Work task:
Answer these from the article about resisting a PC upgrade:
(a) In what year was the writer's last major PC upgrade?
(b) Which motherboard is the writer glad to have chosen?
(c) Where are the pins on the AM5 socket?

Resisting The Upgrade Itch
My last major PC upgrade was back in 2018 when I went from AMD socket AM3+ to AM4 as detailed in this article, AMD Ryzen 2600X – An Essential Gaming Upgrade. During the intervening years, I’ve upgraded to the following:
- CPU – Ryzen 5600X 6 core, 12 threads
- Water cooler – Corsair H100i Platinum
- Memory – 32GB Corsair Vengeance 3200Mhz RGB
- GPU – Radeon RX 5700 XT 8GB
- Boot – Western Digital WD Black NVMe 500GB
- Monitor – LG Ultra Gear 32″ QHD 1440p 144Hz
I’ve also taken advantage of storage availability by adding a 500GB NVMe drive into a PCIe card and moved the WD 500GB M.2 SATA drive into the second M.2 slot, being glad that I chose a high-end motherboard in the first place – Asus ROG Strix Crosshair hero VII WiFi. The most significant performance gains came with upgrading the Ryzen CPU, moving from SATA to NVMe to boot Windows, and upgrading the GPU. So, as far as I’m concerned, bearing in mind that this is my main gaming PC, any major upgrade would have to offer a significant performance increase across the board.
Why Upgrade To AM5?
AMD AM5 is a new socket and completely different from AM4. It’s described as LGA 1718, zero insertion force flip-chip Land Grid Array (LGA) CPU socket for AMD Ryzen microprocessors, starting with the Zen 4 Ryzen 7000 series. The pins are on the motherboard instead of on the CPU which means additional pins (vs AM4) and more power delivery.

Recorded information:
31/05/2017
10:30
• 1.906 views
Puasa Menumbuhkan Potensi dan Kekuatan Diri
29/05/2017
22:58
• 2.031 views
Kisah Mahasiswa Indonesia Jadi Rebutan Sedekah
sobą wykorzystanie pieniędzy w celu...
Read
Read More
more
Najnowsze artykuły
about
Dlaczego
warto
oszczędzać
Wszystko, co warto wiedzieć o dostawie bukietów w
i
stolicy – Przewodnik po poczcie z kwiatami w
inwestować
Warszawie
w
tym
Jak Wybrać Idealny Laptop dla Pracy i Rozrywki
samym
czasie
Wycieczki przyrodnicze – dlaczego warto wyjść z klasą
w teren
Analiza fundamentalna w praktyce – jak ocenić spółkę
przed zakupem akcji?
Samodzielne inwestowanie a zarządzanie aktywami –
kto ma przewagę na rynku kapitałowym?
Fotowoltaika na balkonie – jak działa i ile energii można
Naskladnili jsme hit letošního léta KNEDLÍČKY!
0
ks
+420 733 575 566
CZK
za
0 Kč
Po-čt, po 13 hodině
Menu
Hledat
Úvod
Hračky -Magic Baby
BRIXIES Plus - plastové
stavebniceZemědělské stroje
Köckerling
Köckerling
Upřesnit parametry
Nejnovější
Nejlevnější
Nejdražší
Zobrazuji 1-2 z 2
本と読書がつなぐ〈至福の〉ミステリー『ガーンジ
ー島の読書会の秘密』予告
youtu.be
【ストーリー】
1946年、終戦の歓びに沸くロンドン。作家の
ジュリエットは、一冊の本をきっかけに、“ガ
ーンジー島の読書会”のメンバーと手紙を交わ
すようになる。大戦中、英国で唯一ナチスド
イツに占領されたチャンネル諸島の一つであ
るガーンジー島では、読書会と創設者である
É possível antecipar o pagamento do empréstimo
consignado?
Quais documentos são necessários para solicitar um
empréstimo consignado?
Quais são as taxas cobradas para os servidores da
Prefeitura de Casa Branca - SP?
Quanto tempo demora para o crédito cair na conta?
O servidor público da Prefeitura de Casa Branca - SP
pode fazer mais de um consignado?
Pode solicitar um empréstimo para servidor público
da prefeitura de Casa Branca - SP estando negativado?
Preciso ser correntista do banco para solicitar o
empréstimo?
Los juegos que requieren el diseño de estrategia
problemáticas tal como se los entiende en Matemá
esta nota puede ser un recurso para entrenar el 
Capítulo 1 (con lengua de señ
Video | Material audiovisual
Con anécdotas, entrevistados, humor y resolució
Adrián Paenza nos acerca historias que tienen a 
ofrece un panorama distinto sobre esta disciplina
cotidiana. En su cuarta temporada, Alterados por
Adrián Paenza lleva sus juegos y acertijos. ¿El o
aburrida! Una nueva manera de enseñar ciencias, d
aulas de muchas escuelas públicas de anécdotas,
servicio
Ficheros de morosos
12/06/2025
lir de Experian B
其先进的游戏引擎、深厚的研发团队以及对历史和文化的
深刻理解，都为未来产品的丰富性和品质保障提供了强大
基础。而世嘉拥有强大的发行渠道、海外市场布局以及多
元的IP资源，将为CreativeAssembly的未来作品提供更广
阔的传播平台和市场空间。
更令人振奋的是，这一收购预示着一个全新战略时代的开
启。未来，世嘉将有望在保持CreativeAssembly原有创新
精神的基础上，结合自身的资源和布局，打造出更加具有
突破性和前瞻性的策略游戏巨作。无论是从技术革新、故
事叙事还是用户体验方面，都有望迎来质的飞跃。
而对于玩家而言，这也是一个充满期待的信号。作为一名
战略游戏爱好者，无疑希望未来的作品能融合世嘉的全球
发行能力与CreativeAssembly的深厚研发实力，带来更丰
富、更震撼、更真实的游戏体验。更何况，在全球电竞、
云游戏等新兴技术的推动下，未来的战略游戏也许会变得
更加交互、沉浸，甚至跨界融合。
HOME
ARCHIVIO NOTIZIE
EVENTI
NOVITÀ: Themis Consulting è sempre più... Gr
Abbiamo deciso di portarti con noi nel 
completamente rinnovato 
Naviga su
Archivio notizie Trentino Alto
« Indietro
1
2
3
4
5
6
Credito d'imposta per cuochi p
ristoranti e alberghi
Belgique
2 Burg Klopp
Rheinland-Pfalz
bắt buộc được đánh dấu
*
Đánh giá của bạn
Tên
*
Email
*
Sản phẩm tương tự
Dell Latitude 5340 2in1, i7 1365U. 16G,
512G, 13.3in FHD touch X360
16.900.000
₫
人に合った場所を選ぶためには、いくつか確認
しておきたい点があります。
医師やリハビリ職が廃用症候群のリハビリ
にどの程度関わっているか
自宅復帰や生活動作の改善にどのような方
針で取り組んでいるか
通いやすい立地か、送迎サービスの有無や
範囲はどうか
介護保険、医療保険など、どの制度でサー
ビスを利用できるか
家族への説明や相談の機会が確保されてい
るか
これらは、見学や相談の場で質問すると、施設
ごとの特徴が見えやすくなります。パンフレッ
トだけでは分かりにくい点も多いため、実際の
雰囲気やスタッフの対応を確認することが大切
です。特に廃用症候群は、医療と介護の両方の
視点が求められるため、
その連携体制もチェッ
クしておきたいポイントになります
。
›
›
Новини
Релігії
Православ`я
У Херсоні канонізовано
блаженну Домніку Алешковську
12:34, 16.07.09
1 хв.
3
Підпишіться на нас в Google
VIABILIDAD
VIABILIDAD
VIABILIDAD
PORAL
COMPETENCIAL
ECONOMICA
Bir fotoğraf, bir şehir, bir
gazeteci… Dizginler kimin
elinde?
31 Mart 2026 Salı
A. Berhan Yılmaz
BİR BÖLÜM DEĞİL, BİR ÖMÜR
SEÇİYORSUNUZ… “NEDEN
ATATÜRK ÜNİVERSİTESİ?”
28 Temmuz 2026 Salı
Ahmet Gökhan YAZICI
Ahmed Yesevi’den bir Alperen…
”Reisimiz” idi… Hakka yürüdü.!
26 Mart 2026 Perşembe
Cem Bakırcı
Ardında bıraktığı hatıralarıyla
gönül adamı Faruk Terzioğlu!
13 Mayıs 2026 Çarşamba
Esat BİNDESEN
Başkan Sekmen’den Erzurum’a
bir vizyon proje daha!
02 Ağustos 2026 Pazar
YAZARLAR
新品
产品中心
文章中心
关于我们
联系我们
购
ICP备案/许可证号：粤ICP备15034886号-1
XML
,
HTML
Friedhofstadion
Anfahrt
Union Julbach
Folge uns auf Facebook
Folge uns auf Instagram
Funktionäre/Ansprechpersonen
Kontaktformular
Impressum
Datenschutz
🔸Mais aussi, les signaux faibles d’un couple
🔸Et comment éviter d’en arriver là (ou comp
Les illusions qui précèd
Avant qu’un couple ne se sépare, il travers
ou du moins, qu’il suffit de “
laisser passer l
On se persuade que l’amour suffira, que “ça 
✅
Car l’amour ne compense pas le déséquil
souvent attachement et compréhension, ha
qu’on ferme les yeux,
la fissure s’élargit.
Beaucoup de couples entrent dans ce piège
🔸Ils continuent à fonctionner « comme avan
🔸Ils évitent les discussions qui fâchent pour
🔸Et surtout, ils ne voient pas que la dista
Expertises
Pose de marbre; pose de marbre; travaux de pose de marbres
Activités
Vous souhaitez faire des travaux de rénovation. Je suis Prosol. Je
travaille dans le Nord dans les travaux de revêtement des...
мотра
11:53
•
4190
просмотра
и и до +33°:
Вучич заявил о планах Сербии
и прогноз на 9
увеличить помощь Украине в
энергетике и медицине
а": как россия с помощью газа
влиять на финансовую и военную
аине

Task answer:
(a) 2018
(b) Asus ROG Strix Crosshair hero VII WiFi
(c) On the motherboard instead of on the CPU